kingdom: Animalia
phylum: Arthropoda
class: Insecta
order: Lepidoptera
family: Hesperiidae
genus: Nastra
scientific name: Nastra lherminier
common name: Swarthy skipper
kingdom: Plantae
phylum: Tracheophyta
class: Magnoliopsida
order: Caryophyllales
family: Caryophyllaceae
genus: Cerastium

________________

> _WHAT THE TASK REQUIRES_: Reproduce every line of the entries above word for word, keeping the original order.

> _FULL RESPONSE_:
kingdom: Animalia
phylum: Arthropoda
class: Insecta
order: Lepidoptera
family: Hesperiidae
genus: Nastra
scientific name: Nastra lherminier
common name: Swarthy skipper
kingdom: Plantae
phylum: Tracheophyta
class: Magnoliopsida
order: Caryophyllales
family: Caryophyllaceae
genus: Cerastium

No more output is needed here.